» **What the task requires**: Begin at the line below that has "M951,46L971,59L959,77L927,58Z" and stop after the line that has "M871,508L907,530L893,552L877,543L874,548L848,532L868,517Z". Please restate only those lines, word for word.

(Excerpts from a dataset)

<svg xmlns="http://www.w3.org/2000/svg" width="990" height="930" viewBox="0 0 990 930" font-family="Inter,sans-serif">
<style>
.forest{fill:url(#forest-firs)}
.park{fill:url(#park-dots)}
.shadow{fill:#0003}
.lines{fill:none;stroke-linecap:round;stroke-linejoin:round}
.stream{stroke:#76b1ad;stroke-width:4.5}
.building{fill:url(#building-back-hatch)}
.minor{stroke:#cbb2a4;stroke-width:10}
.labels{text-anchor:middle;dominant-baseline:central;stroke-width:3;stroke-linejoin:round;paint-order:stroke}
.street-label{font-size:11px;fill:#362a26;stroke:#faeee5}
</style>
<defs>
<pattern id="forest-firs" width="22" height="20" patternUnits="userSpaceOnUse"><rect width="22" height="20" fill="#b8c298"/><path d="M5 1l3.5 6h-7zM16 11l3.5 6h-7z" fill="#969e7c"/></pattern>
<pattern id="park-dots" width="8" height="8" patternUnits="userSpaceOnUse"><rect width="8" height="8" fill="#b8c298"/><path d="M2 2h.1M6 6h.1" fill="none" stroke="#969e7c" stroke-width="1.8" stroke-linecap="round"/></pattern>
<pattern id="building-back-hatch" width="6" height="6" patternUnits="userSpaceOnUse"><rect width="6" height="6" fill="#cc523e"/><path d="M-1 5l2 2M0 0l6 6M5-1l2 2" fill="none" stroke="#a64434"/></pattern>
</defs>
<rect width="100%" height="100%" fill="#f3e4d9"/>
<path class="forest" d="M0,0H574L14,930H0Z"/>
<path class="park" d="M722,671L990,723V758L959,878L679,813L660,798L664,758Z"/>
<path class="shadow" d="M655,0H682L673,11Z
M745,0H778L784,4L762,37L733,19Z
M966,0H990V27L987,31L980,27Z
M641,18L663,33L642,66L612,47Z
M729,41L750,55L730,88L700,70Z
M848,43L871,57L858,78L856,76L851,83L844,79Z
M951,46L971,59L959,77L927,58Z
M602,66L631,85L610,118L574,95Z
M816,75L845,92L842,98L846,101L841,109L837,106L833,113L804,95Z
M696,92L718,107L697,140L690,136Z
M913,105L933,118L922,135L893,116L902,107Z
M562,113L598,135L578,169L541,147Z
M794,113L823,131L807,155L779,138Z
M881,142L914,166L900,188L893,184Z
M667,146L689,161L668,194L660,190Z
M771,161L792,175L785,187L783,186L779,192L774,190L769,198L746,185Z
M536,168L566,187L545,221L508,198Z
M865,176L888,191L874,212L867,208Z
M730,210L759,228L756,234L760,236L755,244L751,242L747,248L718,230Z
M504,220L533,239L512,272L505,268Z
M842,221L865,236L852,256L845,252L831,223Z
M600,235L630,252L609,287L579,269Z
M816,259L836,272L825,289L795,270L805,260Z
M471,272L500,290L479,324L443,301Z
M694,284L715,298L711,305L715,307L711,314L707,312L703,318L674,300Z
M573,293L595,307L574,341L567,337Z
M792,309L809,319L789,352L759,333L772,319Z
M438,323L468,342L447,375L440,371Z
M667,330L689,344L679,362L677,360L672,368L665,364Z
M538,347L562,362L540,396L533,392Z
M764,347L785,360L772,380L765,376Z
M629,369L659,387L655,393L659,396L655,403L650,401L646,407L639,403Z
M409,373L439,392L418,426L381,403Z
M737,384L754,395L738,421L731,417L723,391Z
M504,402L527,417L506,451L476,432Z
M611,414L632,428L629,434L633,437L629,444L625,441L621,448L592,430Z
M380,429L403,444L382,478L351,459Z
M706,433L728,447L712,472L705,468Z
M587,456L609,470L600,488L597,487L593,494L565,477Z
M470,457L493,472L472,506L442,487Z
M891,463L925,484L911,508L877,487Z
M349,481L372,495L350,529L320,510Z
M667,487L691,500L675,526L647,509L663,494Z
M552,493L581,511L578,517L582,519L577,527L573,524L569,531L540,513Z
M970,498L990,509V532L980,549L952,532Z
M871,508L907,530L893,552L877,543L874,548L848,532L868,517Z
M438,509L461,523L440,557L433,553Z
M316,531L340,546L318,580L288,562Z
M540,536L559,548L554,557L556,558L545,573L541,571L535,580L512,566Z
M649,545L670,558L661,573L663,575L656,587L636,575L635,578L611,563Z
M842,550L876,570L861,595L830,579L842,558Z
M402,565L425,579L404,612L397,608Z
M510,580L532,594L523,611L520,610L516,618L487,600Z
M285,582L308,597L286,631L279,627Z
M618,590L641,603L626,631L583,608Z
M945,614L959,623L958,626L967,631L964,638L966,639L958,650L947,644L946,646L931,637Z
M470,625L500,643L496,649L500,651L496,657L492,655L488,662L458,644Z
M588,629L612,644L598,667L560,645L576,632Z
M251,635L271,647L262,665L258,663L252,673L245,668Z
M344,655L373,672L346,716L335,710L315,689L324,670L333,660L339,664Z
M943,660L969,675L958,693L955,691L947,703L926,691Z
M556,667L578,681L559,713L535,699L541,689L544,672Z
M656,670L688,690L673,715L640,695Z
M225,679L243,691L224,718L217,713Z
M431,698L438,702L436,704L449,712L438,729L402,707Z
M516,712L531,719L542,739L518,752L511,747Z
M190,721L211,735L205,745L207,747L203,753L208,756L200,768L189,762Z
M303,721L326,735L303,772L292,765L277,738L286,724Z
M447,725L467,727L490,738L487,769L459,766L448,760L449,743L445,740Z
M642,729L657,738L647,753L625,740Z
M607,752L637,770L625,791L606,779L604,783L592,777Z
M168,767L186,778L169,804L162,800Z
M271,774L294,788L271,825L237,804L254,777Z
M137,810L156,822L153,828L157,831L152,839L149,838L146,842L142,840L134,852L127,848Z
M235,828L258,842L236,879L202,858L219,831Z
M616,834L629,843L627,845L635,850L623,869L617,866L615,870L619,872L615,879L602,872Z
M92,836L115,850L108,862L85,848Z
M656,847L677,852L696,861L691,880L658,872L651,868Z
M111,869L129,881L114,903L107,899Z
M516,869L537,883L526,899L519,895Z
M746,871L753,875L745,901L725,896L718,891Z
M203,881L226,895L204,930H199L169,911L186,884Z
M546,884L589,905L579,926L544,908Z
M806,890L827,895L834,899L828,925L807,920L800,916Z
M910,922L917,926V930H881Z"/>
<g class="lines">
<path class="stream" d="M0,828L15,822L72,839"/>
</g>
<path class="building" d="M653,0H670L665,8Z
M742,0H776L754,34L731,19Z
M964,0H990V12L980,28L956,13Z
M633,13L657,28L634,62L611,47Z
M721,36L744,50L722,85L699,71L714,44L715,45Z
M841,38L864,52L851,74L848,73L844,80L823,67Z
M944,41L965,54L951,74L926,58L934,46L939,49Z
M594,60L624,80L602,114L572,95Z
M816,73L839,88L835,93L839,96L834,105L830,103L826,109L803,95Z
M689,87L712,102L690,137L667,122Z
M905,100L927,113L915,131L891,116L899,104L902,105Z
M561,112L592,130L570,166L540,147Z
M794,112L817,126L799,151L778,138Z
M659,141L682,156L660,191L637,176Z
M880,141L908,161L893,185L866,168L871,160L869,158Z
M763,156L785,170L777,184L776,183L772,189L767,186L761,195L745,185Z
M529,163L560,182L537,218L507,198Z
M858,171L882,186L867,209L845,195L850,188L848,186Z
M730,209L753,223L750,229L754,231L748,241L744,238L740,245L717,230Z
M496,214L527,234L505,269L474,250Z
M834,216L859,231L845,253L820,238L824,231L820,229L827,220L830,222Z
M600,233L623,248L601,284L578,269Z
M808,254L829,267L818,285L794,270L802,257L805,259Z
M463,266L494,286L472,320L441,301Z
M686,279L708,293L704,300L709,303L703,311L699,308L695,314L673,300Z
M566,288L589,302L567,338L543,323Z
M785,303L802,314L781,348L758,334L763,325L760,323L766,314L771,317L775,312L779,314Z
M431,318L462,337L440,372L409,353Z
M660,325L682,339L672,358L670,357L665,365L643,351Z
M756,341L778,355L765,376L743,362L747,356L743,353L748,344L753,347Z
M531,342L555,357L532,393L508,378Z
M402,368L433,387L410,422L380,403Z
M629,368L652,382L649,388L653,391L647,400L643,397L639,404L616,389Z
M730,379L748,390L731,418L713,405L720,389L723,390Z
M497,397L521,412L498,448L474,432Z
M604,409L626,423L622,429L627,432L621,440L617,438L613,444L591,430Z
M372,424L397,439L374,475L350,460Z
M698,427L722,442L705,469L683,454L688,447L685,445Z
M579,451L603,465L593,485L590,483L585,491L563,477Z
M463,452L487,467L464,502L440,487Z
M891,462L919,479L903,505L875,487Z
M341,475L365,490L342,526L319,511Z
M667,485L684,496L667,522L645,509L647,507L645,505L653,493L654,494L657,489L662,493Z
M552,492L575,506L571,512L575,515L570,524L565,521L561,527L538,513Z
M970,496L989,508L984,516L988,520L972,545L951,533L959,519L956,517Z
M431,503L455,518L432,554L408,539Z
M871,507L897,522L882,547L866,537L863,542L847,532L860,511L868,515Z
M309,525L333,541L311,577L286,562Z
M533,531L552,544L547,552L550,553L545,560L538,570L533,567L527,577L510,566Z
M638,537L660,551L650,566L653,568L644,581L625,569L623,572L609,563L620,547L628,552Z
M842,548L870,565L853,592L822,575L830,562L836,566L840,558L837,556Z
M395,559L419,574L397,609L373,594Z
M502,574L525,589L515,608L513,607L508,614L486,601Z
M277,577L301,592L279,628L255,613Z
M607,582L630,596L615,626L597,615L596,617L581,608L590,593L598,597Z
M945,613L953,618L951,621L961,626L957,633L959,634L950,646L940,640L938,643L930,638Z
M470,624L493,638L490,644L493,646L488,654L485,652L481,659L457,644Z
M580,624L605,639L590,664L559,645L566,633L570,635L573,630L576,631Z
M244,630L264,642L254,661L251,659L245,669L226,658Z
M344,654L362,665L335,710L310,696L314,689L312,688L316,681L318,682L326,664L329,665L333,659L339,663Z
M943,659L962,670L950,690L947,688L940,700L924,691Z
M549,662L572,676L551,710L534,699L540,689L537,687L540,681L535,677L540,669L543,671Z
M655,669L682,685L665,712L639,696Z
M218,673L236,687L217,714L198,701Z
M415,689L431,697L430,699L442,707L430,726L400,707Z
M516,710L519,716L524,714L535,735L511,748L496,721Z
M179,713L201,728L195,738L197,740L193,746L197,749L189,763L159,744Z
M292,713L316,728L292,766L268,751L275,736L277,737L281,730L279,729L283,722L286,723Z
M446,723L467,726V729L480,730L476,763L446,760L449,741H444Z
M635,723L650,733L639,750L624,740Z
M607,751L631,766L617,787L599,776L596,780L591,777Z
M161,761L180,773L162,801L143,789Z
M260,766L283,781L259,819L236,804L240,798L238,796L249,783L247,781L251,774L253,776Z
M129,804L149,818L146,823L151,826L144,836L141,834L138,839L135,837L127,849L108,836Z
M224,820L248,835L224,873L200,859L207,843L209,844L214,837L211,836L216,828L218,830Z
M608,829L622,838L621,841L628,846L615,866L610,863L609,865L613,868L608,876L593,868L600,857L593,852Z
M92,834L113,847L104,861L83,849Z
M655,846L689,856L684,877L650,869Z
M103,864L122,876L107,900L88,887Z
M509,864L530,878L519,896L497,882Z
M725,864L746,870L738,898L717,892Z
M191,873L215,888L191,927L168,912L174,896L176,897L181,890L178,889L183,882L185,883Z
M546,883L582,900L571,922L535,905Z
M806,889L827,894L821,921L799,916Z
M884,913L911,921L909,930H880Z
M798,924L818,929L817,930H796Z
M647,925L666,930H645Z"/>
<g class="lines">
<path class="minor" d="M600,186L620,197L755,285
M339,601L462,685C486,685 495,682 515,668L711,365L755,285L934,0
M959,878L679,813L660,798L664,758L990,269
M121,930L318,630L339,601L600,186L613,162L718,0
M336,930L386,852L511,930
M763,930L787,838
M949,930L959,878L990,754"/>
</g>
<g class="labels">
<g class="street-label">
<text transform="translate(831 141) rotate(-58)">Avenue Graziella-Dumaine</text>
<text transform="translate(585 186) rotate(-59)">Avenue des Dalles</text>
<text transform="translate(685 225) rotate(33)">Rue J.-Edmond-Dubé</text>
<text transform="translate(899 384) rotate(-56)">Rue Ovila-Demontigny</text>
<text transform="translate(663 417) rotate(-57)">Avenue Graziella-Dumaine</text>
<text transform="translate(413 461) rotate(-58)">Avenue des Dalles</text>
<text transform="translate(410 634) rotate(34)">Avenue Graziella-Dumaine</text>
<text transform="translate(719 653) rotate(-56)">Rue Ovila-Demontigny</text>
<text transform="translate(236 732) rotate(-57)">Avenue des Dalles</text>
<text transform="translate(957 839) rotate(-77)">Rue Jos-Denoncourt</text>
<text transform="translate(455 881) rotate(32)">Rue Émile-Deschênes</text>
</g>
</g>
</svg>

» **Task output**:
M951,46L971,59L959,77L927,58Z
M602,66L631,85L610,118L574,95Z
M816,75L845,92L842,98L846,101L841,109L837,106L833,113L804,95Z
M696,92L718,107L697,140L690,136Z
M913,105L933,118L922,135L893,116L902,107Z
M562,113L598,135L578,169L541,147Z
M794,113L823,131L807,155L779,138Z
M881,142L914,166L900,188L893,184Z
M667,146L689,161L668,194L660,190Z
M771,161L792,175L785,187L783,186L779,192L774,190L769,198L746,185Z
M536,168L566,187L545,221L508,198Z
M865,176L888,191L874,212L867,208Z
M730,210L759,228L756,234L760,236L755,244L751,242L747,248L718,230Z
M504,220L533,239L512,272L505,268Z
M842,221L865,236L852,256L845,252L831,223Z
M600,235L630,252L609,287L579,269Z
M816,259L836,272L825,289L795,270L805,260Z
M471,272L500,290L479,324L443,301Z
M694,284L715,298L711,305L715,307L711,314L707,312L703,318L674,300Z
M573,293L595,307L574,341L567,337Z
M792,309L809,319L789,352L759,333L772,319Z
M438,323L468,342L447,375L440,371Z
M667,330L689,344L679,362L677,360L672,368L665,364Z
M538,347L562,362L540,396L533,392Z
M764,347L785,360L772,380L765,376Z
M629,369L659,387L655,393L659,396L655,403L650,401L646,407L639,403Z
M409,373L439,392L418,426L381,403Z
M737,384L754,395L738,421L731,417L723,391Z
M504,402L527,417L506,451L476,432Z
M611,414L632,428L629,434L633,437L629,444L625,441L621,448L592,430Z
M380,429L403,444L382,478L351,459Z
M706,433L728,447L712,472L705,468Z
M587,456L609,470L600,488L597,487L593,494L565,477Z
M470,457L493,472L472,506L442,487Z
M891,463L925,484L911,508L877,487Z
M349,481L372,495L350,529L320,510Z
M667,487L691,500L675,526L647,509L663,494Z
M552,493L581,511L578,517L582,519L577,527L573,524L569,531L540,513Z
M970,498L990,509V532L980,549L952,532Z
M871,508L907,530L893,552L877,543L874,548L848,532L868,517Z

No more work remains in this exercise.